After a coffee break, we were joined by our first on-line long-distance participant – Rosmarie Katrin Neumann – who is based in Leipzig in Germany. Rosi is being supervised by Mark Reed and she is researching ecosystem policies for peatbogs.

Her contribution was a literature review looking at the role of trust in policy-making. Menelaos Gkartzios asked Rosi to consider the (non-)static nature of trust and how this changes over time, as well as considering spatial differences, prompting quite a lively discussion.


Next up was (recently Dr!) Beth Clark (congratulations from all of us again Beth!) Her paper is being submitted for publication and draws on fascinating work that spans both natural and social sciences – on a day when she had to defend herself in a room dominated by social scientists. The paper was concerned with consumer behaviour and attitudes towards Vitamin D – something that we in the UK are prone to be deficient in. Menelaos asked Beth some questions about the methodology and the (publishing) issues related to using a non-probability sample. I provided feedback and discussed with Beth how to integrate a policy-influencing argument into the paper.


Nur Bahiah Mohamed Haris is going to be giving a presentation at the Agricultural Economic Society (AES) and she brought the draft conference paper along for comments.  She is researching the adoption of organic farming in her native Malaysia and, more specifically, the range of underlying factors that contribute to this decision. Regina Hansda provided Nur with some useful feedback to help tighten both the narrative and statistics before she submits the final version. Nur’s contribution created a real buzz in the room with the debate spanning different topics – there was plenty to talk about!


Guy Garrod introduced my own contribution – a literature review concerned with entrepreneurial ecosystems in rural development.  He noticed that the framework appeared to confirm some of the discourse in CRE about rural areas as incubators for businesses.

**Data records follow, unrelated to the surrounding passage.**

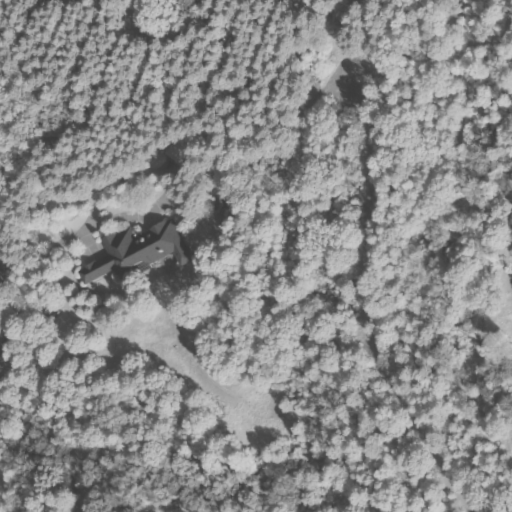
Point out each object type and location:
building: (219, 200)
building: (141, 252)
road: (39, 276)
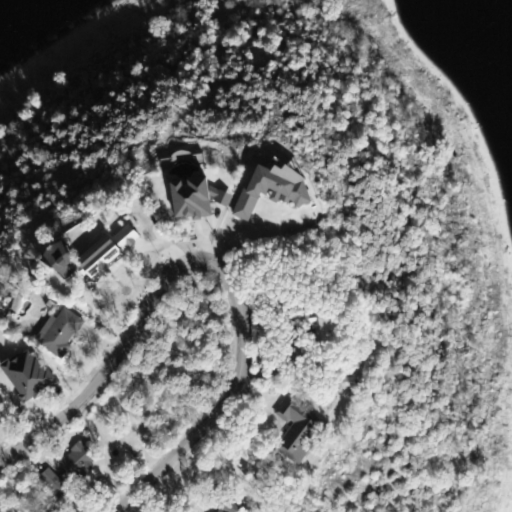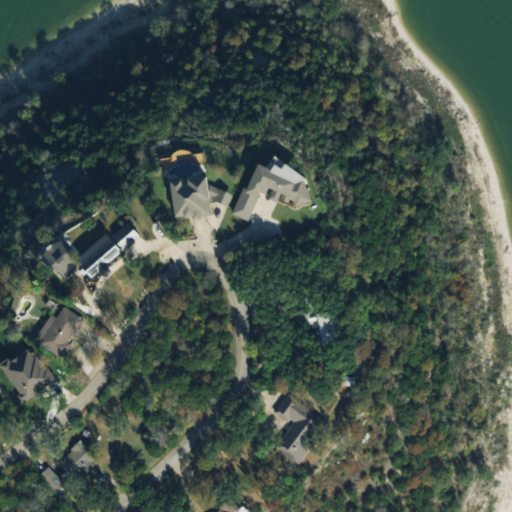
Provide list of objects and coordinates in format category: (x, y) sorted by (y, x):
building: (193, 198)
building: (63, 263)
road: (210, 271)
building: (321, 325)
building: (61, 331)
building: (299, 428)
building: (80, 459)
building: (56, 482)
building: (233, 506)
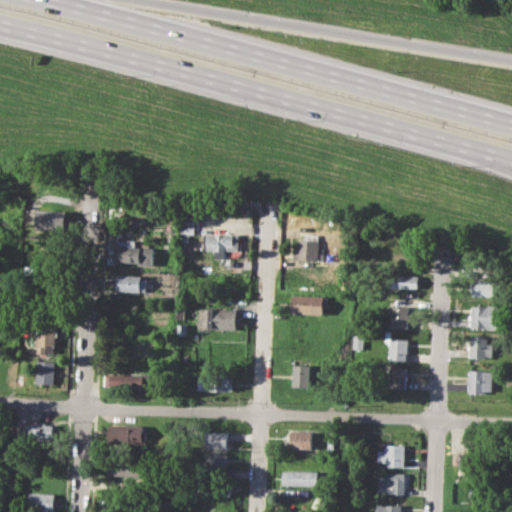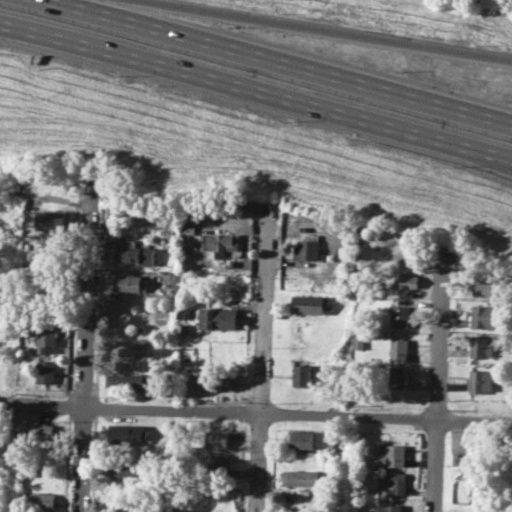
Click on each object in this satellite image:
road: (323, 29)
road: (279, 60)
road: (255, 88)
building: (52, 220)
building: (53, 221)
building: (186, 229)
building: (219, 242)
building: (221, 243)
building: (306, 249)
building: (307, 249)
building: (129, 251)
building: (132, 251)
building: (403, 281)
building: (404, 281)
building: (131, 283)
building: (131, 283)
building: (483, 287)
building: (487, 287)
building: (308, 303)
building: (308, 304)
building: (399, 316)
building: (399, 316)
building: (485, 316)
building: (486, 316)
building: (216, 318)
building: (217, 318)
building: (181, 329)
building: (46, 336)
building: (46, 339)
building: (358, 341)
building: (397, 346)
building: (481, 346)
building: (481, 347)
building: (399, 349)
road: (261, 357)
road: (84, 362)
building: (46, 371)
building: (46, 371)
building: (301, 375)
building: (301, 375)
building: (397, 377)
building: (398, 377)
building: (126, 380)
building: (131, 380)
building: (481, 380)
building: (481, 381)
building: (203, 382)
building: (215, 382)
building: (225, 383)
road: (437, 389)
road: (255, 412)
building: (39, 430)
building: (41, 430)
building: (127, 433)
building: (128, 433)
building: (213, 438)
building: (216, 439)
building: (301, 439)
building: (302, 439)
building: (392, 455)
building: (392, 455)
building: (213, 460)
building: (218, 463)
building: (471, 463)
building: (126, 467)
building: (124, 470)
building: (300, 477)
building: (300, 477)
building: (391, 483)
building: (391, 483)
building: (215, 485)
building: (39, 501)
building: (41, 501)
building: (388, 507)
building: (389, 507)
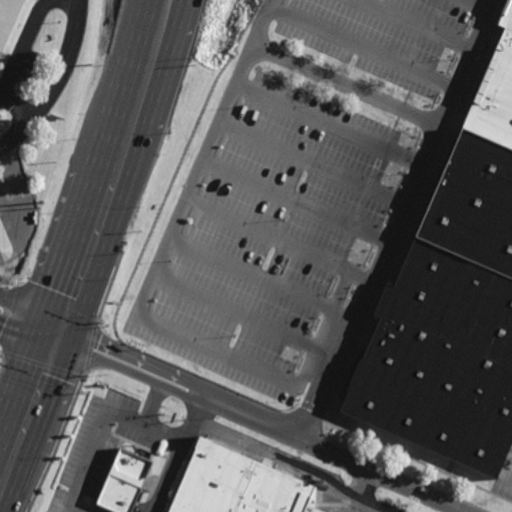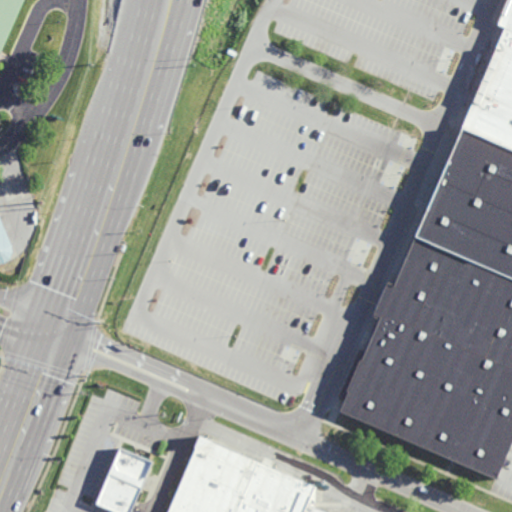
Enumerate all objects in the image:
road: (474, 7)
building: (5, 12)
building: (509, 20)
road: (413, 26)
road: (160, 28)
road: (29, 31)
road: (8, 48)
road: (362, 48)
road: (140, 60)
road: (164, 60)
road: (58, 81)
road: (143, 88)
road: (345, 88)
building: (494, 95)
road: (19, 97)
power tower: (60, 119)
road: (329, 125)
road: (313, 164)
parking lot: (297, 184)
building: (473, 202)
road: (23, 203)
road: (295, 204)
road: (399, 219)
road: (97, 221)
gas station: (5, 228)
road: (281, 240)
building: (4, 244)
building: (4, 245)
road: (164, 250)
road: (263, 280)
building: (454, 297)
building: (454, 300)
road: (30, 309)
road: (247, 315)
traffic signals: (61, 323)
road: (26, 333)
building: (433, 395)
road: (207, 396)
road: (30, 401)
road: (154, 403)
road: (104, 423)
road: (181, 453)
road: (336, 454)
road: (295, 467)
parking lot: (505, 478)
building: (212, 479)
building: (123, 481)
building: (124, 481)
road: (365, 483)
building: (238, 484)
building: (273, 491)
building: (310, 509)
road: (71, 510)
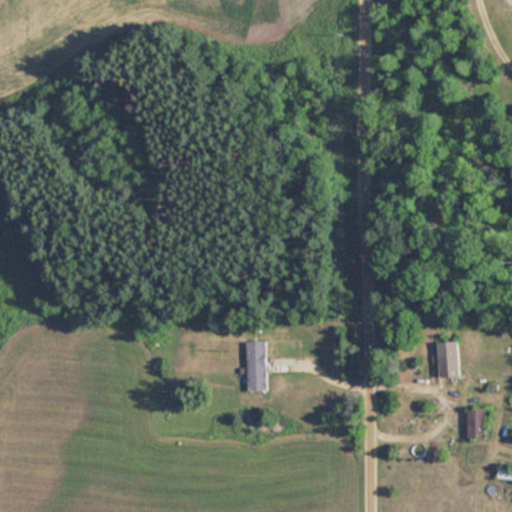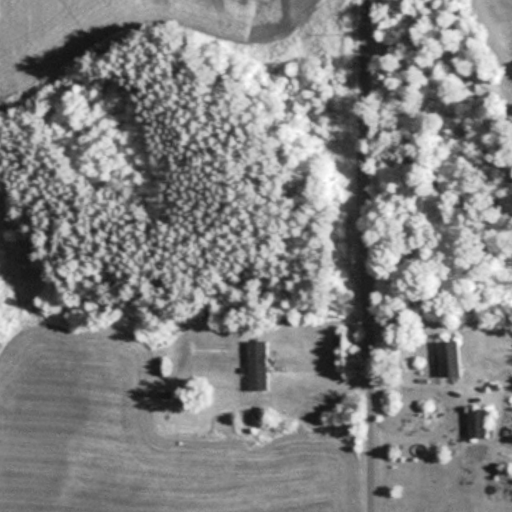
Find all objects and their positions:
road: (368, 255)
building: (450, 358)
building: (257, 365)
road: (444, 399)
building: (477, 422)
building: (505, 473)
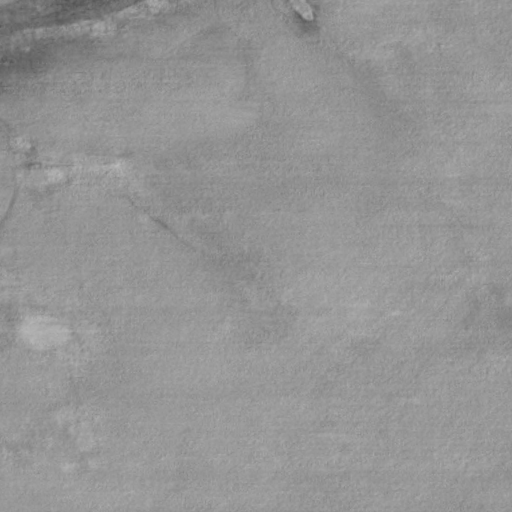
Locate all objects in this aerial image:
crop: (255, 256)
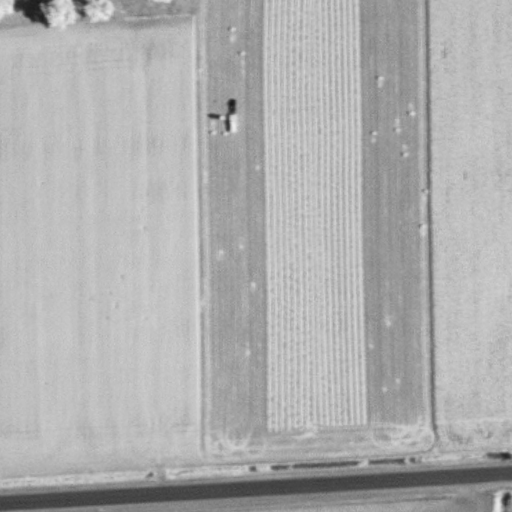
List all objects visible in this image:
road: (256, 489)
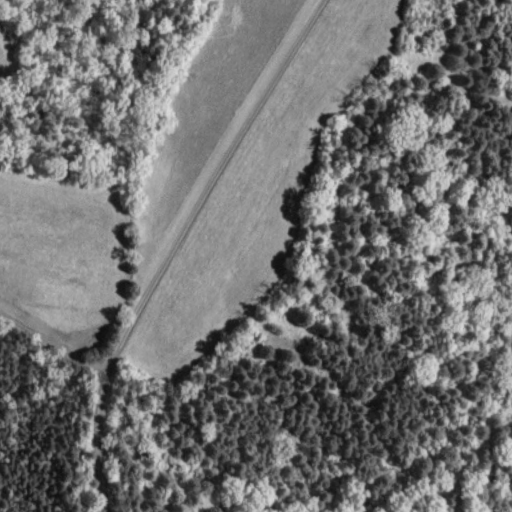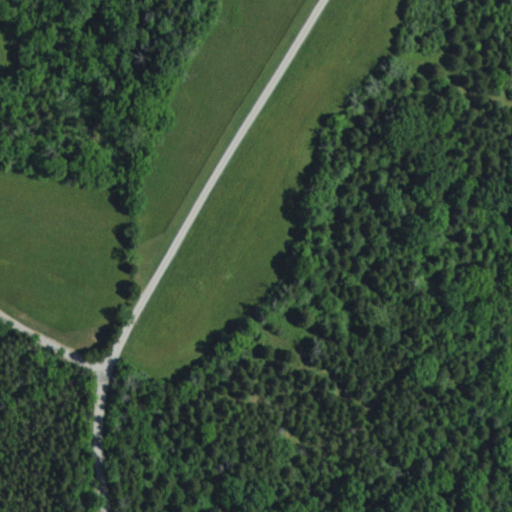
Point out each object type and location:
road: (168, 245)
road: (51, 326)
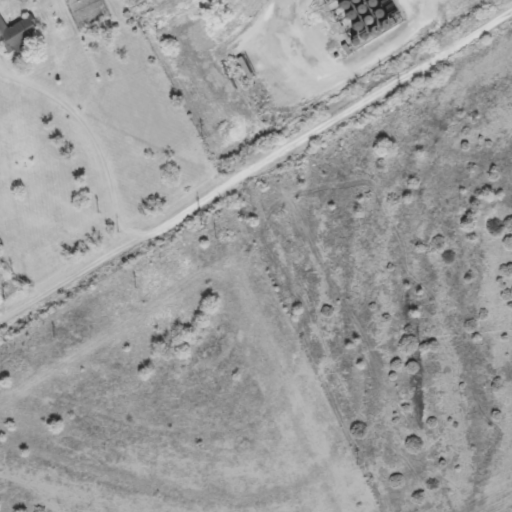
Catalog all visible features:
building: (14, 35)
building: (14, 35)
road: (365, 57)
road: (329, 120)
road: (91, 144)
road: (72, 275)
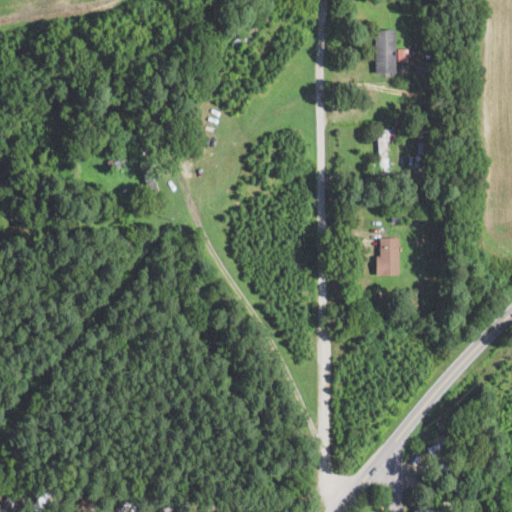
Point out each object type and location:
building: (170, 4)
park: (63, 24)
building: (251, 31)
building: (385, 50)
building: (384, 51)
building: (413, 54)
building: (403, 55)
building: (413, 109)
building: (104, 138)
building: (384, 146)
building: (384, 147)
building: (424, 149)
building: (116, 162)
building: (151, 186)
building: (401, 227)
building: (388, 255)
road: (321, 256)
building: (388, 257)
building: (439, 267)
road: (259, 320)
road: (450, 381)
building: (497, 430)
building: (437, 455)
road: (368, 483)
road: (395, 483)
building: (502, 488)
building: (12, 498)
building: (41, 501)
building: (84, 503)
building: (124, 504)
building: (167, 505)
building: (209, 506)
building: (289, 507)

People felt that I could be focusing more on the positives of the model rather than the negative aspects of previous models. Vajira and I have very similar research projects and he also provided me with some constructive feedback. He thought the model would also apply to his research context.


Fiona MacLachlan was an intrepid contributor from environmental sciences and a very welcome addition to the programme. Her research, which is in its final stages, looks at the effects of Machair rabbits on a rare dune ecosystem in the Scottish Hebrides. Guy Garrod led the debate. He has a wealth of experience in land designated for nature conservation and was able to compare Fiona’s findings with some of his own.  Social science colleagues were, of course, keen to suggest ways in which Fiona could add a social element to her research and we look forward to developing some collaborative papers in future.


Katie Aitken-McDermott’s paper on different types of Social Enterprise rounded off the day. The paper explores the different models, ownerships and agendas of Social Enterprises and is the result of a sizeable literature review for her PhD thesis. Heidi Saxby provided feedback and this led to what was possibly the most philosophical debate of the day – wondering whether real life was influencing the research or vice versa. We also discussed the impacts of public bodies receiving fewer finances and whether this was driving the creation of social enterprises. Nur suggested that this model would also apply to Malaysia.


Everyone left with plenty of feedback to integrate in to their papers and we look forward to another event next year.  Thank you to everyone who contributed.